===== EXTRACTED MATERIAL

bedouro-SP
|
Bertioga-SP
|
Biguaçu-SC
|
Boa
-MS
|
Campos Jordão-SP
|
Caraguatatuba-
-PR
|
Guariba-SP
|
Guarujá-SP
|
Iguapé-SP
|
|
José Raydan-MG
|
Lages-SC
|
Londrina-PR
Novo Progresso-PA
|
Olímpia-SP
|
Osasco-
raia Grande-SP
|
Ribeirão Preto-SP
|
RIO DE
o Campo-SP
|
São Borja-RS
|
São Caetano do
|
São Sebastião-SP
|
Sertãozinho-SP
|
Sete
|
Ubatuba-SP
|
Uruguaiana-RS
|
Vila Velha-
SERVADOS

==========

**PROBLEM REQUIREMENTS:** Going line by line, set down the data above exactly as given.

**OUTPUT OF THE TASK:**
bedouro-SP
|
Bertioga-SP
|
Biguaçu-SC
|
Boa
-MS
|
Campos Jordão-SP
|
Caraguatatuba-
-PR
|
Guariba-SP
|
Guarujá-SP
|
Iguapé-SP
|
|
José Raydan-MG
|
Lages-SC
|
Londrina-PR
Novo Progresso-PA
|
Olímpia-SP
|
Osasco-
raia Grande-SP
|
Ribeirão Preto-SP
|
RIO DE
o Campo-SP
|
São Borja-RS
|
São Caetano do
|
São Sebastião-SP
|
Sertãozinho-SP
|
Sete
|
Ubatuba-SP
|
Uruguaiana-RS
|
Vila Velha-
SERVADOS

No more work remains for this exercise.